**PASSAGE**

* * * * * * *

20/09/2012 (The Nation) - The agricultural price index dropped by 13.11 per cent last month mainly on rubber and palm oil, the Agricultural Economics Office said yesterday. Other agricultural commodities that faced falling prices were coconuts, pigs, chickens and eggs.

Secretary-general Apichart Jong-sakul said the worsening economic crises in the United States and the European Union along with a slowdown in China had weakened demand for rubber, while more palm oil was entering the market during this year's harvest season than last year.

The market also late last month still had 20,000 tonnes left over from the palm oil imported under the government policy to solve the domestic shortage.

Coconuts are also entering the market while there are overwhelming stocks from imports to ease the domestic shortage. Pig production is showing higher yields than last year and egg production has increased after laying hens were imported in the past.

Some agricultural goods have enjoyed better prices, such as rice and maize, thanks to the government's price-pledging scheme. Other goods whose index has slipped are fruit, vegetable-oil plants and livestock.

Prices of flowers and fishery products are up.

More than 90 per cent of rice farmers have rushed to join the government's rice pledging programme, which promises to help them achieve cost reductions and higher yields, according to the office's report released yesterday.

The three-year initiative, which expires in 2014, was designed to encourage rice farmers to grow only two crops per year - the main and second crops - instead of three.

It will help reduce the risk to farmers from floods and widespread insect infestations while nourishing the ecology and soil.

The government is planning to expand the programme to more rice-growing provinces from the 10 targeted currently - Kamphaeng Phet, Phichit, Nakhon Sawan, Chai Nat, Phitsanulok, Sing Buri, Lop Buri, Angthong, Ayutthaya and Saraburi. The programme covers 892,000 rai (142,700 hectares) of rice paddies, accounting for 70.8 per cent of the targeted area of 1.26 million rai.

* * * * * * *

Records excerpted from a collection:
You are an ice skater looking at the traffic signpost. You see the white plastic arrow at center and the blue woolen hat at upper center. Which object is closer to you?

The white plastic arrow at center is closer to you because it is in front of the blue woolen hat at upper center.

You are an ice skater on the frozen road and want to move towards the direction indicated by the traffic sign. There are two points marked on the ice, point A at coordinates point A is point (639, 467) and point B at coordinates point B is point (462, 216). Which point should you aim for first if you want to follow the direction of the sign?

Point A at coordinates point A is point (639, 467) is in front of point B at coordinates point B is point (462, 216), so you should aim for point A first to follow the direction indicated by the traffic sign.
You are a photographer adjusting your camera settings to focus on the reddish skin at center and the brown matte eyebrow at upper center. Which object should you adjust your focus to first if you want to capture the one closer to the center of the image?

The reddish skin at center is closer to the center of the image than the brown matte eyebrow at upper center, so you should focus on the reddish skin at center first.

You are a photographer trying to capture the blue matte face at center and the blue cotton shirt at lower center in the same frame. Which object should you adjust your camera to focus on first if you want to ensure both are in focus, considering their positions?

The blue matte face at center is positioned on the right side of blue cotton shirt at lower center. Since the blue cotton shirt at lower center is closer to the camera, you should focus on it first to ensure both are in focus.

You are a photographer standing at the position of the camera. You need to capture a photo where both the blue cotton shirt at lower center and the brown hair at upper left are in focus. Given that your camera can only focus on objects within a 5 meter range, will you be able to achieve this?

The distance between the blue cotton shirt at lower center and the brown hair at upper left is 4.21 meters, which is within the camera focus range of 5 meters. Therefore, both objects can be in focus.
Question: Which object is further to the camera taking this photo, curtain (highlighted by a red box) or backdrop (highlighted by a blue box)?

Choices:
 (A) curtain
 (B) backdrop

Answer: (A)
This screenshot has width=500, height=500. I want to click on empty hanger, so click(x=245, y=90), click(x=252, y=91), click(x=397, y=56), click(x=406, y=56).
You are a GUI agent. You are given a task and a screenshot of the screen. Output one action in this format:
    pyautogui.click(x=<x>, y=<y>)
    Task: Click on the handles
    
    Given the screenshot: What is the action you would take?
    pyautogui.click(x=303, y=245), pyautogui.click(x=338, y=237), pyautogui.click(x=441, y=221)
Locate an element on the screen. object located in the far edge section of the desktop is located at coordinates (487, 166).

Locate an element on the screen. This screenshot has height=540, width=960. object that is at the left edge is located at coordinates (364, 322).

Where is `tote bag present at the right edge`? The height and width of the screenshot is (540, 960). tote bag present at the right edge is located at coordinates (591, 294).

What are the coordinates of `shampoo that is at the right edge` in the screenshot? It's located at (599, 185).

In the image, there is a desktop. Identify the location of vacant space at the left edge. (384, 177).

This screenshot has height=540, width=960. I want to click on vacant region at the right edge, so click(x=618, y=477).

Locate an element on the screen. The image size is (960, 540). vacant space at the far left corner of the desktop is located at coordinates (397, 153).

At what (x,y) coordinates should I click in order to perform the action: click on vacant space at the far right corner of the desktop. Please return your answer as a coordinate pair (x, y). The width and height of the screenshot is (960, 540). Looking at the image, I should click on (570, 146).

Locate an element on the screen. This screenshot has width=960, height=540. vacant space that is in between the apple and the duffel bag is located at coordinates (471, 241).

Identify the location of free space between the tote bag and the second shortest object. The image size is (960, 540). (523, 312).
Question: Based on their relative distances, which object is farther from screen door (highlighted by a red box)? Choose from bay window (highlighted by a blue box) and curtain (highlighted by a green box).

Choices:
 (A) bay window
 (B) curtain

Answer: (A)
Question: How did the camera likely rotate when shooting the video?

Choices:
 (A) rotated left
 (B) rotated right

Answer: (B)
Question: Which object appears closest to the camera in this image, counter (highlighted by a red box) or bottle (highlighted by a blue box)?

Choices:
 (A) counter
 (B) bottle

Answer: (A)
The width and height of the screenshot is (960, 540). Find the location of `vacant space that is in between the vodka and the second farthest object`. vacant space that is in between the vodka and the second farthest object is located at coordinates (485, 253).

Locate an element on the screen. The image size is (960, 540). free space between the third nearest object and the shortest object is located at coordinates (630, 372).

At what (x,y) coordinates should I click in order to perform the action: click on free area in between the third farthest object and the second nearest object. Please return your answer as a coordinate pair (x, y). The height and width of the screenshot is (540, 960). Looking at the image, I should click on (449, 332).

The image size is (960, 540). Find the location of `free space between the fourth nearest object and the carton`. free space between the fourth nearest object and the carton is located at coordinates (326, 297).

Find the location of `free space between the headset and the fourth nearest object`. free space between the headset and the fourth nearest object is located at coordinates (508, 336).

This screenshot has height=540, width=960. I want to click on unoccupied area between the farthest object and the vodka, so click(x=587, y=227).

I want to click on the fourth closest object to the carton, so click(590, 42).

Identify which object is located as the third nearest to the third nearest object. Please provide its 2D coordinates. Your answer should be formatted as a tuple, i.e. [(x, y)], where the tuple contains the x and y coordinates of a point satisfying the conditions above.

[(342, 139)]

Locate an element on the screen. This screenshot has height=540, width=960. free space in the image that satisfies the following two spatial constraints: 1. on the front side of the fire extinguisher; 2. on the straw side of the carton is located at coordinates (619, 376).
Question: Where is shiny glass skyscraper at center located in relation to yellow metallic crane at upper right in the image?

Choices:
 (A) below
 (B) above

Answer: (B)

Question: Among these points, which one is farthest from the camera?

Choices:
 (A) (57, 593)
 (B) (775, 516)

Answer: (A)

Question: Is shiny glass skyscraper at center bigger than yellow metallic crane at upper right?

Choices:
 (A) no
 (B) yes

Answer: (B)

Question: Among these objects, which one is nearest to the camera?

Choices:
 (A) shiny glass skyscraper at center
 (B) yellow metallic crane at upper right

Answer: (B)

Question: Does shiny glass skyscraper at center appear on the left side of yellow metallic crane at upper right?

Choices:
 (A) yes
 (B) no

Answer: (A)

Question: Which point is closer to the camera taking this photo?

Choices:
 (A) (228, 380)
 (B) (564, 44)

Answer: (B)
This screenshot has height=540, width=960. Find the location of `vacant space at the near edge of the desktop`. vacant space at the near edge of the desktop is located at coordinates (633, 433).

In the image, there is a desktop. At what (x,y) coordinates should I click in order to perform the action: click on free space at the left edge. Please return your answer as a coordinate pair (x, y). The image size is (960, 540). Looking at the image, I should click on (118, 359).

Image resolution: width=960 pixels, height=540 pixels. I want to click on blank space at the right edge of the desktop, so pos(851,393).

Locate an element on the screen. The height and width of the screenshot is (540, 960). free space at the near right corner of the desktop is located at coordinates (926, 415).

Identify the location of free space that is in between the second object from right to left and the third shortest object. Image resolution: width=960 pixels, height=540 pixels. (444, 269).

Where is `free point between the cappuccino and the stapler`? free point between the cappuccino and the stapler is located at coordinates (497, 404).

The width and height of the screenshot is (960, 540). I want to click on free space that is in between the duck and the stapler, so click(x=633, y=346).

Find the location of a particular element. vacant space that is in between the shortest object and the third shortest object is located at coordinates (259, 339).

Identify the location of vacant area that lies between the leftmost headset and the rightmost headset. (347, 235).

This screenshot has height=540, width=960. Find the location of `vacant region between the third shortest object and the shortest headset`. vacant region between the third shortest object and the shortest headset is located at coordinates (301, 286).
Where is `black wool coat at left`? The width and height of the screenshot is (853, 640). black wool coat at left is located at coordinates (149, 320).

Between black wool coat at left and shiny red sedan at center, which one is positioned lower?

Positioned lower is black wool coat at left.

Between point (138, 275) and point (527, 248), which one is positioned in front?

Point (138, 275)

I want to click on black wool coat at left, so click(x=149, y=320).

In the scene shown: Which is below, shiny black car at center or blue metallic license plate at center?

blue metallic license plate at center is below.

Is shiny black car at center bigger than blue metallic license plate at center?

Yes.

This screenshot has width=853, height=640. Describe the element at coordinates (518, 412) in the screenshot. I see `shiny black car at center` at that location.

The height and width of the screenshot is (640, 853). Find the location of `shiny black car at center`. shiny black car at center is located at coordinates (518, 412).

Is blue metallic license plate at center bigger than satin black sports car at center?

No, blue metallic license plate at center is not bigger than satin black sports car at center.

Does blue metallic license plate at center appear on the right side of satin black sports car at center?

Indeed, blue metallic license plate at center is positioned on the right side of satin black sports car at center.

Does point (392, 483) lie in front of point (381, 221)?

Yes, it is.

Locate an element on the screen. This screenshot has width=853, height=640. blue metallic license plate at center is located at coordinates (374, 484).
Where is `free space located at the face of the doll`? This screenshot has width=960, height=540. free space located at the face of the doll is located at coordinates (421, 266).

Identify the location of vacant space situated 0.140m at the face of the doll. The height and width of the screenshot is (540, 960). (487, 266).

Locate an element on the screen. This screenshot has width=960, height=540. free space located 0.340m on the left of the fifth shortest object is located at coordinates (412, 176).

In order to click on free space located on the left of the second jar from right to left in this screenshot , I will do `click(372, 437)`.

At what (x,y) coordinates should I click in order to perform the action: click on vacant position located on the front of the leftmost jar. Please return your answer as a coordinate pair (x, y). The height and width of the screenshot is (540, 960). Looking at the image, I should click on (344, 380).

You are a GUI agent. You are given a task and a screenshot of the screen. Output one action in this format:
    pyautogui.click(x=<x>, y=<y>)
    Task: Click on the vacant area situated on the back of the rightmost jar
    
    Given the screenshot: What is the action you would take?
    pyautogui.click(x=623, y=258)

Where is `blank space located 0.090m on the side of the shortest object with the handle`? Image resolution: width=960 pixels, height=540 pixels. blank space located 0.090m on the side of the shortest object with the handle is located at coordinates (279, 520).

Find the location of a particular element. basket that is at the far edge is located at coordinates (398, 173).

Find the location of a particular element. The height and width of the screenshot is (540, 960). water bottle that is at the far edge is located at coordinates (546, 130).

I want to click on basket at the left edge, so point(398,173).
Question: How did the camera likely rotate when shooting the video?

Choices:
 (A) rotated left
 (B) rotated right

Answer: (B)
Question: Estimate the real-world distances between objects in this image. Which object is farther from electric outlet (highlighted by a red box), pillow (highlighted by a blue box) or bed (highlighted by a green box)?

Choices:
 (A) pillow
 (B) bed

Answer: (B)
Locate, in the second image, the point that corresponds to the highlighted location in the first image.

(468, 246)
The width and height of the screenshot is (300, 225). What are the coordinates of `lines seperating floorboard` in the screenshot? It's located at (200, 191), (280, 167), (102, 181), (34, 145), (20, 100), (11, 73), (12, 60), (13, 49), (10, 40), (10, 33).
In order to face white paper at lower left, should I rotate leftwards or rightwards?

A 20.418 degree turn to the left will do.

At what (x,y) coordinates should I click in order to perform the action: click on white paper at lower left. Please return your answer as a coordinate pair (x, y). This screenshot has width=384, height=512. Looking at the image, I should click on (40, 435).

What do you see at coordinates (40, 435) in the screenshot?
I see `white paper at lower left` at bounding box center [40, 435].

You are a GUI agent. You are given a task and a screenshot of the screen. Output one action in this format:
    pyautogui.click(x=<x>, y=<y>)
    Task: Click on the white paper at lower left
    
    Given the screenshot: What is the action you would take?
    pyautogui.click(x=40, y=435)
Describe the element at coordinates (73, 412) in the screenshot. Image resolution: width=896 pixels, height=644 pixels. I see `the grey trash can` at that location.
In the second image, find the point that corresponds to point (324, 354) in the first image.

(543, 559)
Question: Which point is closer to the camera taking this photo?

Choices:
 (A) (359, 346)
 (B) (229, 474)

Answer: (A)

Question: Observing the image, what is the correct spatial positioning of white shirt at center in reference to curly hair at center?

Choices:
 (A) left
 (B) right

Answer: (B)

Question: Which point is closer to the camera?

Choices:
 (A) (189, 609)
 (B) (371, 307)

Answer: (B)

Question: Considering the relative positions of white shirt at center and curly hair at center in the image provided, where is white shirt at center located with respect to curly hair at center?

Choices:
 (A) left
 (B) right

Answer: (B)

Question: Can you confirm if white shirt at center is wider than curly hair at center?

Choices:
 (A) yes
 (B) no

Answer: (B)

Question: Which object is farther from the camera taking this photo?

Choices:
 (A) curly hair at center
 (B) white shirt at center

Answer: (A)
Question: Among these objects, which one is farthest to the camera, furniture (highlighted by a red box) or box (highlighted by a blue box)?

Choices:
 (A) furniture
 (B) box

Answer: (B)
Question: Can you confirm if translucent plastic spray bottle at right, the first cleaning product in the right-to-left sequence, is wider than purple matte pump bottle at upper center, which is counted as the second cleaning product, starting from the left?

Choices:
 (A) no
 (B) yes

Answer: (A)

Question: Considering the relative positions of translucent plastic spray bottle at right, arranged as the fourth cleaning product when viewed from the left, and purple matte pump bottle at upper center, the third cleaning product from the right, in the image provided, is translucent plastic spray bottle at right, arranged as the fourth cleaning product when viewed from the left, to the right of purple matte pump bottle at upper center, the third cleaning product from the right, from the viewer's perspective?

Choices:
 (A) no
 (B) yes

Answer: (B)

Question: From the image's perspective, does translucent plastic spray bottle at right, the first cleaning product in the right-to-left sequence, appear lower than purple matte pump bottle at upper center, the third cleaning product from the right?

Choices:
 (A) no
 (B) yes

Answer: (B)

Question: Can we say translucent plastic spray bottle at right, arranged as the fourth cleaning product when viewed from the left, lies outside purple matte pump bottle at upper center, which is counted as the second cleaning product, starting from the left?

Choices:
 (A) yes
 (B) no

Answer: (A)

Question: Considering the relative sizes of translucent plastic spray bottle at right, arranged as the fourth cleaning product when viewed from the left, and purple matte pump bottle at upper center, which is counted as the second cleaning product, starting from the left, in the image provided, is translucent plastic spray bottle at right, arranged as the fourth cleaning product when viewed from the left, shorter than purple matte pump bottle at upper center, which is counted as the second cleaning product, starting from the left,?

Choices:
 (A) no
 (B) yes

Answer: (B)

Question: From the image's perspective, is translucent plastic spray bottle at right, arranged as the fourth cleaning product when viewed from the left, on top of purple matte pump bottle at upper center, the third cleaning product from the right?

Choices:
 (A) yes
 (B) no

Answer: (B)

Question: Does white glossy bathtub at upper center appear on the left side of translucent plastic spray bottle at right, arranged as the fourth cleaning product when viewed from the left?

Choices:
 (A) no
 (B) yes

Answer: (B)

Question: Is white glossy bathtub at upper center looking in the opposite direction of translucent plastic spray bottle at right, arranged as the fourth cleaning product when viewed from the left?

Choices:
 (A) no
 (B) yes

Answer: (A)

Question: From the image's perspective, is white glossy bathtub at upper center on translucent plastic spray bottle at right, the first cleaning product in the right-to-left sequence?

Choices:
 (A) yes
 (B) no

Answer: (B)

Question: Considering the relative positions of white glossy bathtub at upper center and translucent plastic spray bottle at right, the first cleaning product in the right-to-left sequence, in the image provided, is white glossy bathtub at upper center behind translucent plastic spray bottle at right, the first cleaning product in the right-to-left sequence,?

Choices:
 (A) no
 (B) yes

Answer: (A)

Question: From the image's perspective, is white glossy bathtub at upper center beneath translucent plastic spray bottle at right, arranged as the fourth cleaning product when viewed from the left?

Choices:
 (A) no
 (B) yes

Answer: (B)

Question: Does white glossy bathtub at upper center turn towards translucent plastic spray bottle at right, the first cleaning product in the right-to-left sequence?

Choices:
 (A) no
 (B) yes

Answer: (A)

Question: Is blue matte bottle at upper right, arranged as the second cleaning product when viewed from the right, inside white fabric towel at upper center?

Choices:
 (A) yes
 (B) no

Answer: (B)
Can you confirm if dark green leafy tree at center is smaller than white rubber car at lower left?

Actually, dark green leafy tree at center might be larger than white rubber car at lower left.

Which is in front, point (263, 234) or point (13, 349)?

* * * * * * *

**STATED PROBLEM**
Edit the passage of the agricultural price report above between "The market also" and "solve the domestic shortage.", inclusive, changing "20,000 tonnes" to "25,000 tonnes".

**THE OUTPUT**
The market also late last month still had 25,000 tonnes left over from the palm oil imported under the government policy to solve the domestic shortage.